• **REQUIRED ACTION**
Exactly as written, return all the data, leaving its pictures behind.

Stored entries
------
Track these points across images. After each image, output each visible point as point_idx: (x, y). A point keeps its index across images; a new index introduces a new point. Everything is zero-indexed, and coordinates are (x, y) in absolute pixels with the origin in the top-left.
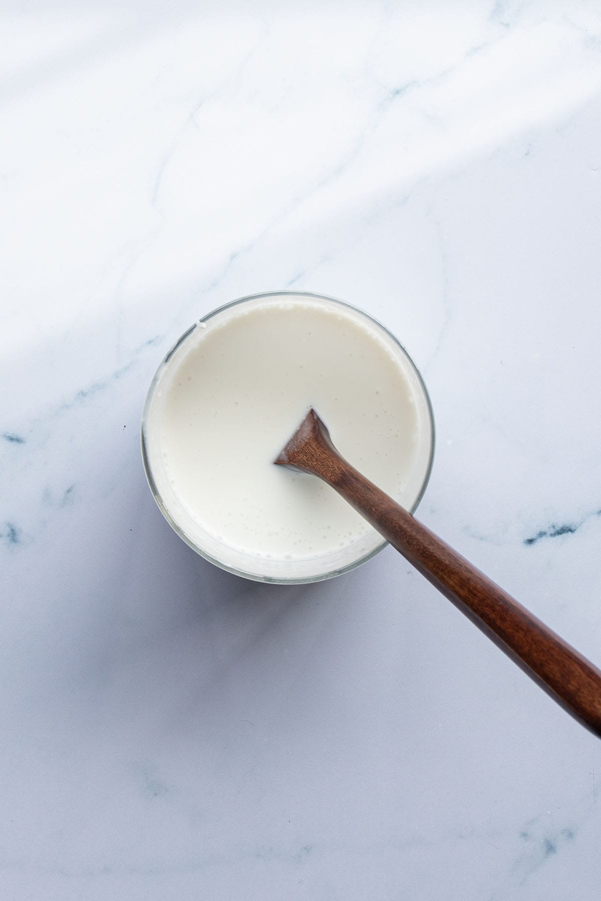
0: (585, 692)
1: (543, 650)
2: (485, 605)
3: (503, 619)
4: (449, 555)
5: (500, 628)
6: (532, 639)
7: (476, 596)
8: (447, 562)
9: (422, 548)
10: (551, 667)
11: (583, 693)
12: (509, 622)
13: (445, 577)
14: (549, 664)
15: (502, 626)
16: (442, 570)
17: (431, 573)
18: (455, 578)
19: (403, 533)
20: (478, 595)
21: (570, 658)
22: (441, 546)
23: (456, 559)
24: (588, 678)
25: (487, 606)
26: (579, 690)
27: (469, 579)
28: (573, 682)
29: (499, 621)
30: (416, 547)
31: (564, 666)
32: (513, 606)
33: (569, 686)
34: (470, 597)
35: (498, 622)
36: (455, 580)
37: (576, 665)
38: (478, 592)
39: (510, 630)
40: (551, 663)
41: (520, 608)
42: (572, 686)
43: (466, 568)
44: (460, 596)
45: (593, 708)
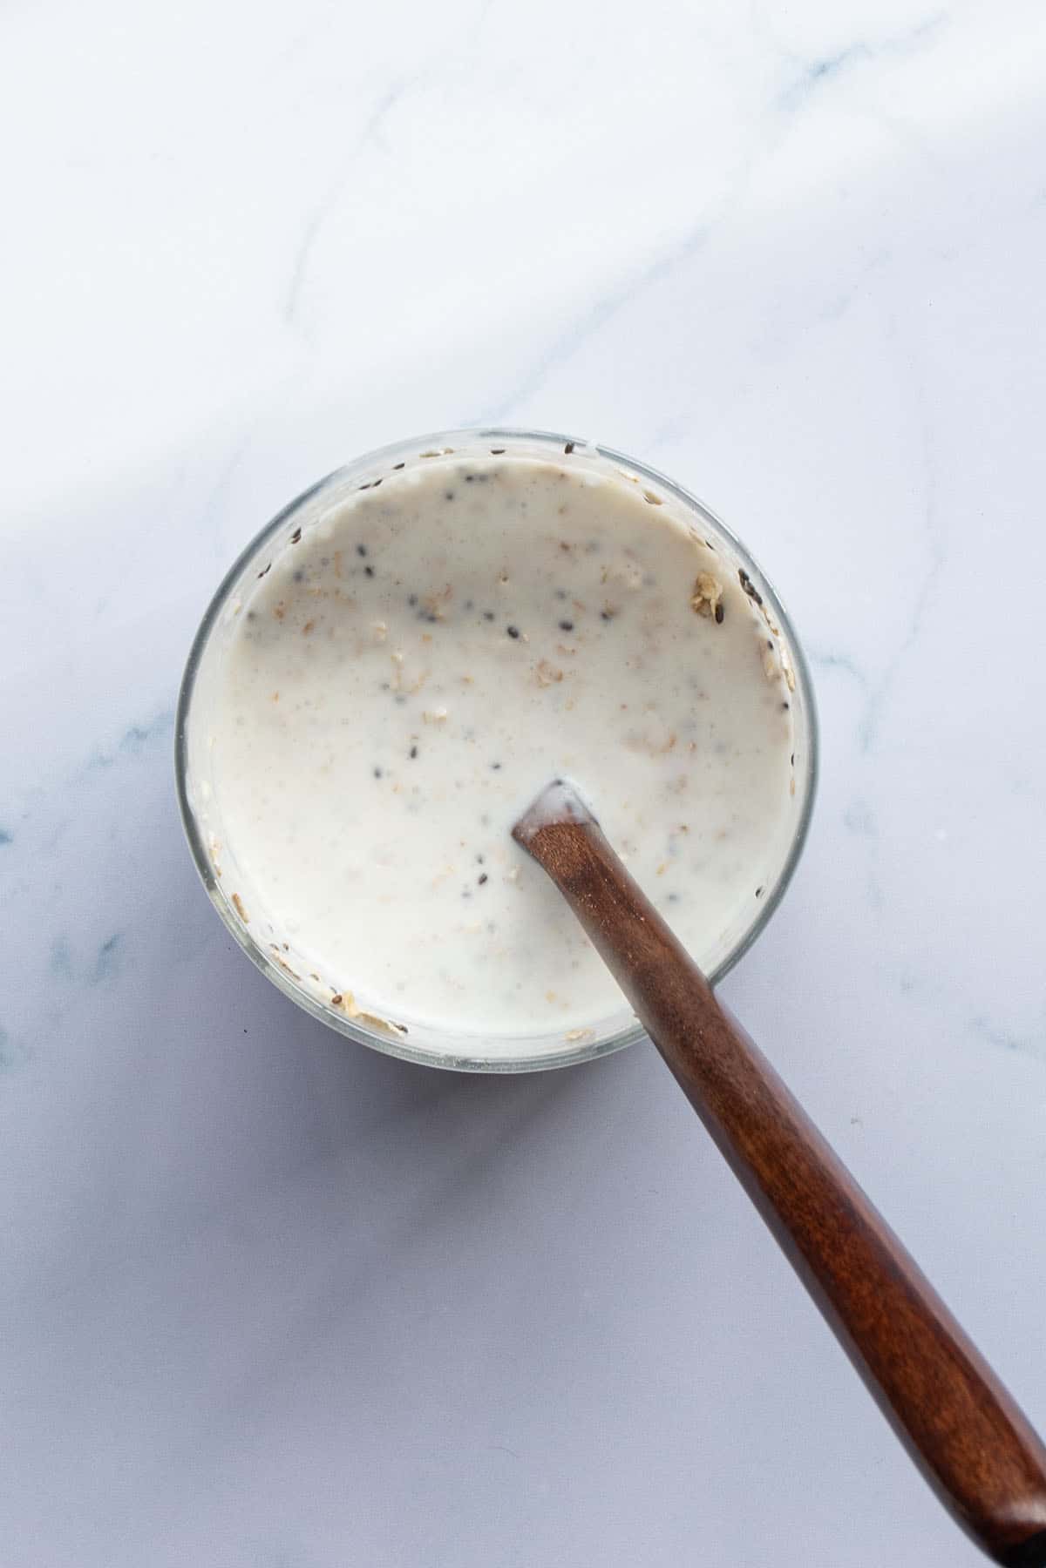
0: (964, 1440)
1: (901, 1333)
2: (806, 1209)
3: (837, 1249)
4: (761, 1086)
5: (826, 1265)
6: (885, 1305)
7: (794, 1186)
8: (750, 1102)
9: (708, 1059)
10: (909, 1371)
11: (960, 1441)
12: (847, 1258)
13: (741, 1133)
14: (905, 1362)
15: (831, 1262)
16: (739, 1117)
17: (715, 1118)
18: (759, 1138)
19: (677, 1020)
20: (799, 1185)
21: (952, 1358)
22: (749, 1062)
23: (771, 1099)
24: (978, 1411)
25: (810, 1214)
26: (955, 1432)
27: (788, 1147)
28: (944, 1414)
29: (828, 1250)
30: (696, 1054)
31: (936, 1375)
32: (864, 1224)
33: (937, 1420)
34: (781, 1187)
35: (826, 1253)
36: (759, 1143)
37: (960, 1379)
38: (799, 1176)
39: (845, 1274)
40: (910, 1362)
41: (876, 1229)
42: (941, 1423)
43: (788, 1121)
44: (760, 1177)
45: (974, 1481)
------
• **TASK ANSWER**
Track these points across images. After each image, output each visible point as point_idx: (x, y). A point keeps its index across images; a new index introduces a new point. Everything is zero-indexed, and coordinates are (x, y) in absolute pixels with the origin in the top-left.
0: (585, 692)
1: (543, 650)
2: (485, 605)
3: (503, 619)
4: (449, 555)
5: (500, 628)
6: (532, 639)
7: (476, 596)
8: (447, 562)
9: (422, 548)
10: (551, 667)
11: (583, 693)
12: (509, 622)
13: (445, 577)
14: (549, 664)
15: (502, 626)
16: (442, 570)
17: (431, 573)
18: (455, 578)
19: (403, 533)
20: (478, 595)
21: (570, 658)
22: (441, 546)
23: (456, 559)
24: (588, 678)
25: (487, 606)
26: (579, 690)
27: (469, 579)
28: (573, 682)
29: (499, 621)
30: (416, 547)
31: (564, 666)
32: (513, 606)
33: (569, 686)
34: (470, 597)
35: (498, 622)
36: (455, 580)
37: (576, 665)
38: (478, 592)
39: (510, 630)
40: (551, 663)
41: (520, 608)
42: (572, 686)
43: (466, 568)
44: (460, 596)
45: (593, 708)
0: (964, 1440)
1: (901, 1333)
2: (806, 1209)
3: (837, 1249)
4: (761, 1086)
5: (826, 1265)
6: (885, 1305)
7: (794, 1186)
8: (750, 1102)
9: (708, 1059)
10: (909, 1371)
11: (960, 1441)
12: (847, 1258)
13: (741, 1133)
14: (905, 1362)
15: (831, 1262)
16: (739, 1117)
17: (715, 1118)
18: (759, 1138)
19: (677, 1020)
20: (799, 1185)
21: (952, 1358)
22: (749, 1062)
23: (771, 1099)
24: (978, 1411)
25: (810, 1214)
26: (955, 1432)
27: (788, 1147)
28: (944, 1414)
29: (828, 1250)
30: (696, 1054)
31: (936, 1375)
32: (864, 1224)
33: (937, 1420)
34: (781, 1187)
35: (826, 1253)
36: (759, 1143)
37: (960, 1379)
38: (799, 1176)
39: (845, 1274)
40: (910, 1362)
41: (876, 1229)
42: (941, 1423)
43: (788, 1121)
44: (760, 1177)
45: (974, 1481)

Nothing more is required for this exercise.